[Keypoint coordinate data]
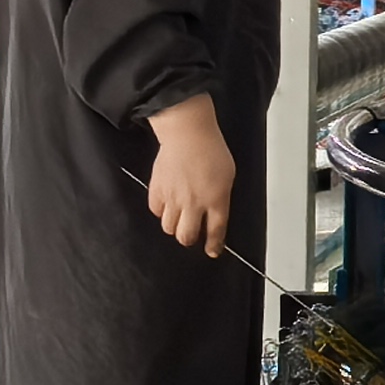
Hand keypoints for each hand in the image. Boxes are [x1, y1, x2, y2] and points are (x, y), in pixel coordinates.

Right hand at [143, 94, 238, 256]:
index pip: (215, 231)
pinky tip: (167, 204)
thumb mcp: (228, 176)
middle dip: (189, 239)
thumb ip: (221, 198)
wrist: (188, 133)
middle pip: (186, 237)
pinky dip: (161, 211)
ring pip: (169, 228)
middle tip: (192, 232)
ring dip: (175, 225)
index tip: (212, 251)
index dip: (213, 245)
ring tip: (179, 216)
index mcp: (216, 199)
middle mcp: (194, 203)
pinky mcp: (157, 190)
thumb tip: (215, 213)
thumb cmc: (210, 149)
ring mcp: (174, 198)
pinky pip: (156, 212)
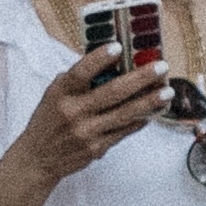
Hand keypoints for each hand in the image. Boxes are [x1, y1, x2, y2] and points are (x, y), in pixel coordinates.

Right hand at [0, 41, 168, 205]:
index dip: (99, 58)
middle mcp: (74, 112)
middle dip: (140, 78)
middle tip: (161, 67)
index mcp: (60, 93)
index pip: (81, 72)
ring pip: (125, 114)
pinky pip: (124, 131)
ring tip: (167, 91)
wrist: (37, 159)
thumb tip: (112, 61)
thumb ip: (78, 80)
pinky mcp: (97, 148)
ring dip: (149, 102)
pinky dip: (140, 120)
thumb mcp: (55, 94)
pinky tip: (154, 111)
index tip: (119, 46)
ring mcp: (87, 132)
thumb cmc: (49, 120)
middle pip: (112, 92)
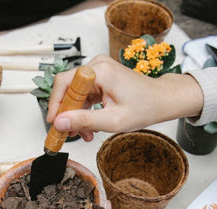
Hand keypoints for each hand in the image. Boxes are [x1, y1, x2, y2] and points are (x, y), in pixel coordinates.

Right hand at [46, 55, 203, 141]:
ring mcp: (99, 70)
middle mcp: (97, 66)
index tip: (54, 124)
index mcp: (99, 71)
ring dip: (76, 115)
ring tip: (85, 134)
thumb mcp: (113, 120)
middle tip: (69, 133)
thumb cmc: (145, 107)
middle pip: (67, 89)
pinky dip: (84, 111)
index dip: (55, 105)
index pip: (64, 84)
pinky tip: (90, 126)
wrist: (162, 100)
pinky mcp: (101, 77)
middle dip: (67, 114)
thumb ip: (84, 121)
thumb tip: (59, 122)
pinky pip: (83, 94)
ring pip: (75, 94)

**Work request**. Quote the records above exactly, leaving out any pictures.

**Response below**.
Hand keypoints for each hand in the image. Boxes are [x1, y1, x2, y2] and points are (x, y), in pixel coordinates.

Right hand at [143, 94, 238, 256]:
index pip: (215, 231)
pinky tip: (167, 204)
thumb mcp: (228, 176)
middle dip: (189, 239)
thumb ip: (221, 198)
wrist: (188, 133)
middle pip: (186, 237)
pinky dip: (161, 211)
ring pip: (169, 228)
middle tip: (192, 232)
ring dip: (175, 225)
index tip: (212, 251)
index dip: (213, 245)
ring tip: (179, 216)
index mcp: (216, 199)
middle mcp: (194, 203)
pinky mcp: (157, 190)
thumb tip: (215, 213)
thumb cmc: (210, 149)
ring mcp: (174, 198)
pinky pip: (156, 212)
Hand keypoints for each hand in the image. Boxes are [x1, y1, x2, y2] and points are (x, y), in pixel coordinates.

Right hand at [0, 41, 168, 205]:
index dip: (99, 58)
middle mcp: (74, 112)
middle dip: (140, 78)
middle tip: (161, 67)
index mcp: (60, 93)
index pip: (81, 72)
ring pip: (125, 114)
pinky pip: (124, 131)
ring tip: (167, 91)
wrist: (37, 159)
thumb tip: (112, 61)
thumb ip: (78, 80)
pinky mcp: (97, 148)
ring dip: (149, 102)
pinky dip: (140, 120)
thumb mcp: (55, 94)
pinky tip: (154, 111)
index tip: (119, 46)
ring mcp: (87, 132)
thumb cmc: (49, 120)
middle pip: (112, 92)
Hand keypoints for each hand in the image. Boxes are [x1, y1, x2, y2] and points are (x, y), in pixel coordinates.

Right hand at [46, 55, 203, 141]:
ring mcp: (99, 70)
middle mcp: (97, 66)
index tip: (54, 124)
index mcp: (99, 71)
ring dip: (76, 115)
ring tip: (85, 134)
thumb mcp: (113, 120)
middle tip: (69, 133)
thumb cmc: (145, 107)
middle pip: (67, 89)
pinky dip: (84, 111)
index dip: (55, 105)
index pip: (64, 84)
pinky tip: (90, 126)
wrist: (162, 100)
pinky mcp: (101, 77)
middle dip: (67, 114)
thumb ip: (84, 121)
thumb tip: (59, 122)
pinky pip: (83, 94)
ring pip: (75, 94)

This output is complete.